The Polish Nobility Association (PNA) (Związek Szlachty Polskiej, ZSzP) – is a sociocultural organization, registered in 1995 in Gdańsk. The association aims to integrate the nobility of the once Polish–Lithuanian Commonwealth, take care of cultural monuments of the nobles, popularize the history and traditions of the Polish nobility, szlachta, and promote the ethos of chivalry.

==Basic information==
The association is legally recognized, as the statute was affirmed by the Regional Court Gdańsk-Północ on 16 February 2006. The current association headquarters is located in the capital city of Warsaw, Poland.

To become a member of the association, one has to be of noble origin in the male line, i.e., to be a son or daughter of a male noble.

The association cooperates with other such organizations in the country and abroad such as: the Institute Saint Georges pour la Noblesse from France, the Institute Fernando el Catolico from Zaragoza in Spain, the Russian Noble Assembly from Moscow, the Confederation of the Belarusian Nobility from Minsk, and many others. In Poland, PNA cooperates with independent family organizations, supporting and promoting their activities. PNA continuously cooperates with the Polish branch of the Sovereign Military Order of Malta, with the foundation Pomoc Maltańska, with the Polish Landed Gentry Society and with the Polish Heraldry Society, of which some of the members are genealogy experts for the association.

The association doesn't grant titles of nobility or titles of aristocracy and it doesn't cooperate with organizations which it considers to be usurpatory, pseudo-aristocratic, pseudo-monarchistic or pseudo-military orders.

The association's magazine, Verbum Nobile, first publication was in 1992 and is still being published up to this day. The magazine's Registration No. in Press Registry: 296, ISSN: 1230-4573. To date, (August 2010) there have been 15 issued publications, including 2 double volume publications. This magazine is focused on the broader themes of the nobility – the tradition, culture, history (including heraldry and genealogy), as well as current affairs and its contents deemed important to the members and supporters of the organization.

==Local chapters==
The association has its local branches in the following cities: Białystok, Gdańsk, Kraków, Szczecin, Toruń, Warsaw, Wrocław.

Regional representatives of the association play an important role in the organization.
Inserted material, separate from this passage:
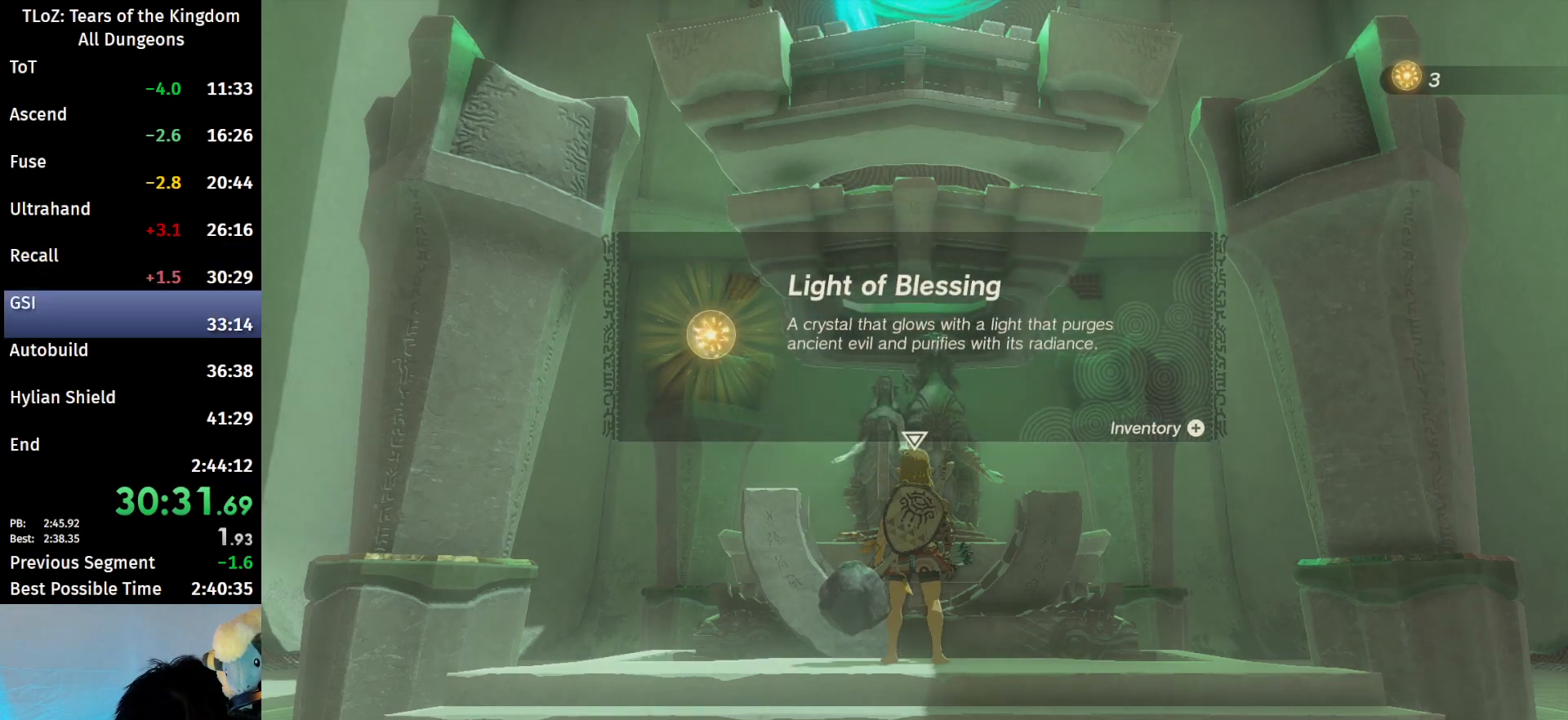
{"buttons": [], "left_stick": "center", "right_stick": "center", "events": [[33, "B", "up"], [100, "B", "down"], [167, "B", "up"], [267, "B", "down"], [300, "B", "up"], [400, "B", "down"], [467, "B", "up"]]}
Currently PNA has its permanent representatives in Ciechanów, Łomża, Olsztyn, Ostrów Mazowiecka, Płock, Przemyśl, Szczecin; abroad in Lithuania, Canada, in Germany, in Sweden and in the United Kingdom.

==Major initiatives and achievements==
- since 1995 the organization of a series of lectures, symposia and scientific sessions on the history, traditions and culture of the nobles in Poland;
- support of local cultural initiatives, for example, in 2009 the chapter of PNA in Białystok founded a special award in the category of soloists in the X International Moniuszko Competition "Evening Song" in Białystok;
- contacts with Poles abroad (including the donation of books and copies of the magazine Verbum Nobile to the Polish community – individuals and organizations that have asked for such support);
- the delegation of the association participates in the celebration of national holidays (for example, representatives of the association on Polish Independence Day placing bouquets at the Tomb of the Unknown Soldier).

==Sources==
- The Official Website of the Polish Nobility Association
- National Court Register registration number 0000102686
- Lenczewski, T. (2010) Szlachta polska po 1918 r. – aspekt prawny i organizacje, „Pro Fide Rege et Lege” 45/2003, pages 16–21.